The human genome is littered with selfish genetic elements, which do not seem to benefit their hosts, but instead seek only to propagate themselves.
These “parasites of the genome” can wreak havoc at the cellular level by distorting sex ratios or causing harmful mutations, and can even lead to a species’ extinction. But, as researchers at the University of Rochester report, species evolve mechanisms to fight back.
In a new paper published in Nature Ecology and Evolution, Daven Presgraves, a University Dean’s Professor in the Department of Biology at the University of Rochester, and Christina Muirhead, a computational biologist and population geneticist in Presgraves’s lab and the first author on the paper, present further evidence of an evolutionary arms race within organisms—and the mechanisms at play in this arms race—to combat selfish genetic elements.

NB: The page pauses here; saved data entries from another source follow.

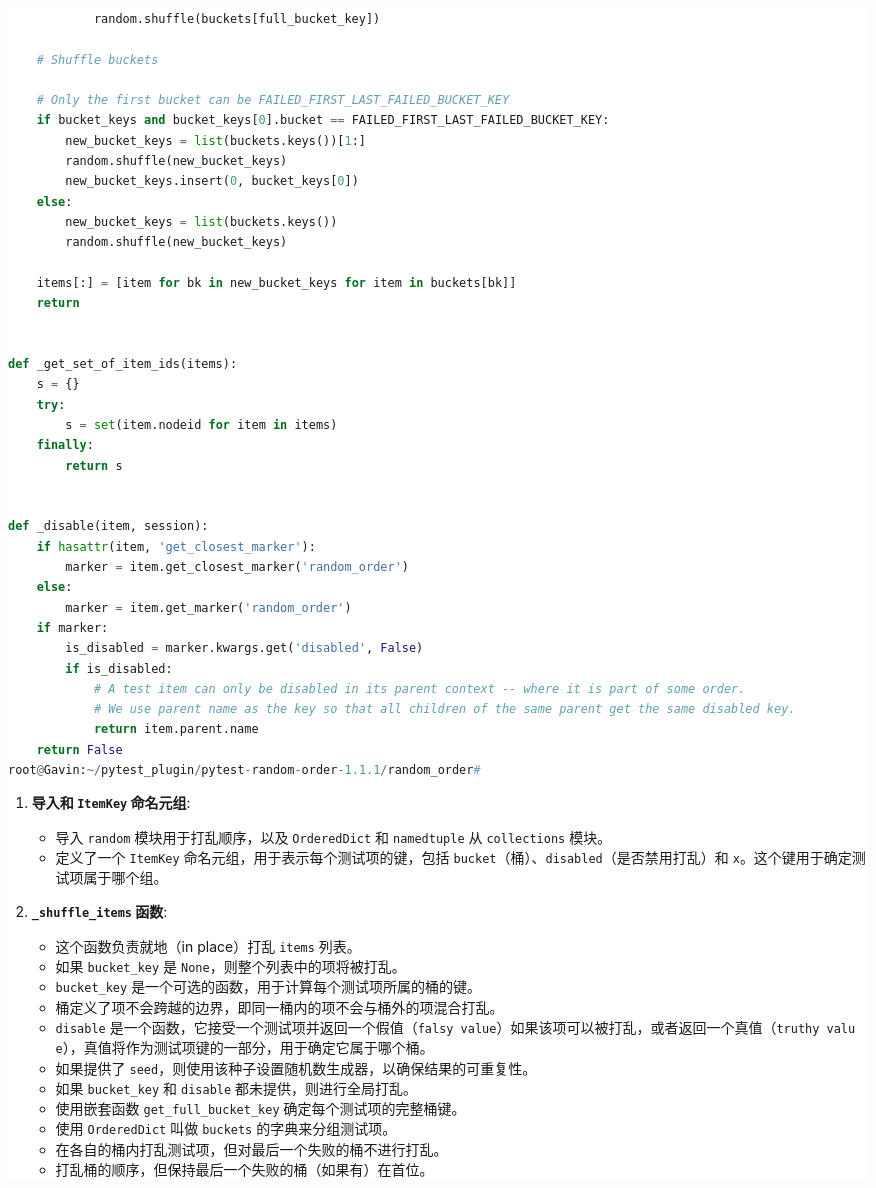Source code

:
 ```python
            random.shuffle(buckets[full_bucket_key])

    # Shuffle buckets

    # Only the first bucket can be FAILED_FIRST_LAST_FAILED_BUCKET_KEY
    if bucket_keys and bucket_keys[0].bucket == FAILED_FIRST_LAST_FAILED_BUCKET_KEY:
        new_bucket_keys = list(buckets.keys())[1:]
        random.shuffle(new_bucket_keys)
        new_bucket_keys.insert(0, bucket_keys[0])
    else:
        new_bucket_keys = list(buckets.keys())
        random.shuffle(new_bucket_keys)

    items[:] = [item for bk in new_bucket_keys for item in buckets[bk]]
    return


def _get_set_of_item_ids(items):
    s = {}
    try:
        s = set(item.nodeid for item in items)
    finally:
        return s


def _disable(item, session):
    if hasattr(item, 'get_closest_marker'):
        marker = item.get_closest_marker('random_order')
    else:
        marker = item.get_marker('random_order')
    if marker:
        is_disabled = marker.kwargs.get('disabled', False)
        if is_disabled:
            # A test item can only be disabled in its parent context -- where it is part of some order.
            # We use parent name as the key so that all children of the same parent get the same disabled key.
            return item.parent.name
    return False
root@Gavin:~/pytest_plugin/pytest-random-order-1.1.1/random_order#
```



1. **导入和 `ItemKey` 命名元组**:
   - 导入 `random` 模块用于打乱顺序，以及 `OrderedDict` 和 `namedtuple` 从 `collections` 模块。
   - 定义了一个 `ItemKey` 命名元组，用于表示每个测试项的键，包括 `bucket`（桶）、`disabled`（是否禁用打乱）和 `x`。这个键用于确定测试项属于哪个组。

2. **`_shuffle_items` 函数**:
   - 这个函数负责就地（in place）打乱 `items` 列表。
   - 如果 `bucket_key` 是 `None`，则整个列表中的项将被打乱。
   - `bucket_key` 是一个可选的函数，用于计算每个测试项所属的桶的键。
   - 桶定义了项不会跨越的边界，即同一桶内的项不会与桶外的项混合打乱。
   - `disable` 是一个函数，它接受一个测试项并返回一个假值（`falsy value`）如果该项可以被打乱，或者返回一个真值（`truthy value`），真值将作为测试项键的一部分，用于确定它属于哪个桶。
   - 如果提供了 `seed`，则使用该种子设置随机数生成器，以确保结果的可重复性。
   - 如果 `bucket_key` 和 `disable` 都未提供，则进行全局打乱。
   - 使用嵌套函数 `get_full_bucket_key` 确定每个测试项的完整桶键。
   - 使用 `OrderedDict` 叫做 `buckets` 的字典来分组测试项。
   - 在各自的桶内打乱测试项，但对最后一个失败的桶不进行打乱。
   - 打乱桶的顺序，但保持最后一个失败的桶（如果有）在首位。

“We have found that an evolutionary arms race has led to a proliferation of meiotic drive genes on the X chromosome and suppressor genes elsewhere in the genome,” Muirhead says.
Drosophila is fruitful and multiplies—which is ideal for studying genetics
The researchers studied the genomes of three closely related species of Drosophila (fruit flies). Fruit flies share about 70 percent of the same genes that cause human diseases and are similar to humans on the molecular level. Because fruit flies have such short reproductive cycles—less than two weeks—scientists can create generations of the flies in a short time. These key characteristics make the insects ideal models for learning more about human genetics.

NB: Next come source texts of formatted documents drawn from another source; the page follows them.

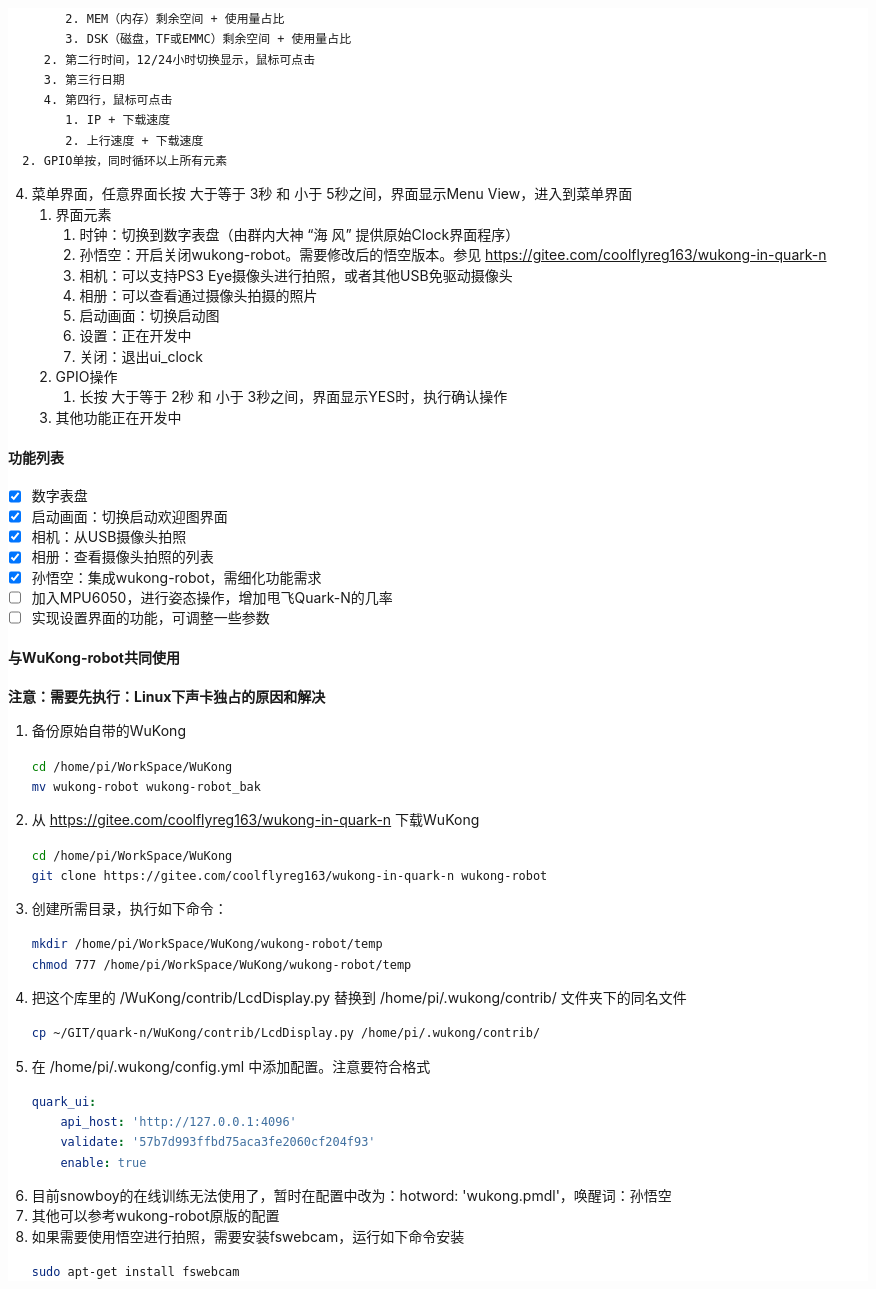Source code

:            2. MEM（内存）剩余空间 + 使用量占比
            3. DSK（磁盘，TF或EMMC）剩余空间 + 使用量占比
         2. 第二行时间，12/24小时切换显示，鼠标可点击
         3. 第三行日期
         4. 第四行，鼠标可点击
            1. IP + 下载速度
            2. 上行速度 + 下载速度
      2. GPIO单按，同时循环以上所有元素
   4. 菜单界面，任意界面长按 大于等于 3秒 和 小于 5秒之间，界面显示Menu View，进入到菜单界面
      1. 界面元素
         1. 时钟：切换到数字表盘（由群内大神 “海 风” 提供原始Clock界面程序）
         2. 孙悟空：开启关闭wukong-robot。需要修改后的悟空版本。参见 https://gitee.com/coolflyreg163/wukong-in-quark-n
         3. 相机：可以支持PS3 Eye摄像头进行拍照，或者其他USB免驱动摄像头
         4. 相册：可以查看通过摄像头拍摄的照片
         5. 启动画面：切换启动图
         6. 设置：正在开发中
         7. 关闭：退出ui_clock
      2. GPIO操作
         1. 长按 大于等于 2秒 和 小于 3秒之间，界面显示YES时，执行确认操作
      3. 其他功能正在开发中

#### 功能列表
- [X] 数字表盘
- [X] 启动画面：切换启动欢迎图界面
- [X] 相机：从USB摄像头拍照
- [X] 相册：查看摄像头拍照的列表
- [X] 孙悟空：集成wukong-robot，需细化功能需求
- [ ] 加入MPU6050，进行姿态操作，增加甩飞Quark-N的几率
- [ ] 实现设置界面的功能，可调整一些参数

#### 与WuKong-robot共同使用
**注意：需要先执行：Linux下声卡独占的原因和解决**
1. 备份原始自带的WuKong
   ```bash
   cd /home/pi/WorkSpace/WuKong
   mv wukong-robot wukong-robot_bak
   ```
2. 从 https://gitee.com/coolflyreg163/wukong-in-quark-n 下载WuKong
   ```bash
   cd /home/pi/WorkSpace/WuKong
   git clone https://gitee.com/coolflyreg163/wukong-in-quark-n wukong-robot
   ```
3. 创建所需目录，执行如下命令：
   ```bash
   mkdir /home/pi/WorkSpace/WuKong/wukong-robot/temp
   chmod 777 /home/pi/WorkSpace/WuKong/wukong-robot/temp
   ```
4. 把这个库里的 /WuKong/contrib/LcdDisplay.py 替换到 /home/pi/.wukong/contrib/ 文件夹下的同名文件
   ```bash
   cp ~/GIT/quark-n/WuKong/contrib/LcdDisplay.py /home/pi/.wukong/contrib/
   ```
5. 在 /home/pi/.wukong/config.yml 中添加配置。注意要符合格式
   ```yaml
   quark_ui:
       api_host: 'http://127.0.0.1:4096'
       validate: '57b7d993ffbd75aca3fe2060cf204f93' 
       enable: true
   ```
5. 目前snowboy的在线训练无法使用了，暂时在配置中改为：hotword: 'wukong.pmdl'，唤醒词：孙悟空
6. 其他可以参考wukong-robot原版的配置
7. 如果需要使用悟空进行拍照，需要安装fswebcam，运行如下命令安装
   ```bash
   sudo apt-get install fswebcam
   ```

The researchers discovered that each of the species of fruit flies they studied has 5 to 12 meiotic drive genes on the X chromosomes. The meiotic drive genes—a type of selfish genetic element—cheat by getting into more than the typical 50 percent of offspring in the next generation. This allows the genes themselves to spread rapidly through a population.
The meiotic drive genes that the researchers studied are related to a meiotic drive gene called Dox—“distorter on the X”—which is found on the X chromosome and kills Y chromosome-bearing sperm. The researchers called their newly discovered genes ‘Dox-like,’ or ‘Dxl’ for short. The Dxl genes produce a protein called a histone that disrupts normal DNA packaging in Y-bearing spermatids—immature male sex cells—leading to sperm death. Killing Y-bearing sperm means that subsequent generations will have mostly daughters and few sons.
The Dxl genes work only to propagate themselves, however, and don’t “realize” that this may lead them on a path that could eventually take their host species—and themselves—to extinction.
“The drive genes get an evolutionary advantage by killing Y-bearing sperm,” Presgraves says. “But the individuals carrying the drive genes suffer reduced fertility, and the population becomes increasingly female-biased, risking eventual extinction.”
Duplicate Dxl genes play defense
Dxl genes skew sex ratios to increase the rate at which they get passed on, but the researchers uncovered another surprising dynamic. The species of Drosophila they studied have evolved a defense against the selfish genetic elements. This defense comes in the form of genes that are duplicates of the Dxl genes, but with an important modification. Much like the mythical Trojan Horse, the duplicate genes masquerade as Dxl genes, but contain a stealthy weapon. Instead of expressing Dxl proteins, the genes express small RNAs that silence the Dxl genes via RNA interference.
The research is further evidence that microscopic evolutionary arms races are taking place within organisms: selfish genetic elements evolve to benefit themselves, and the rest of the genome evolves suppressors to quell them. The selfish genetic elements then evolve to overcome the suppressor, the suppressor has to evolve to keep pace, and so on.“Similar repetitive gene copies like the Dxl genes that selfishly bias sex ratios are common to the X and Y chromosomes of great apes and humans,” Presgraves says. “These are just one line of evidence that evolutionary arms races have important consequences for genome evolution.”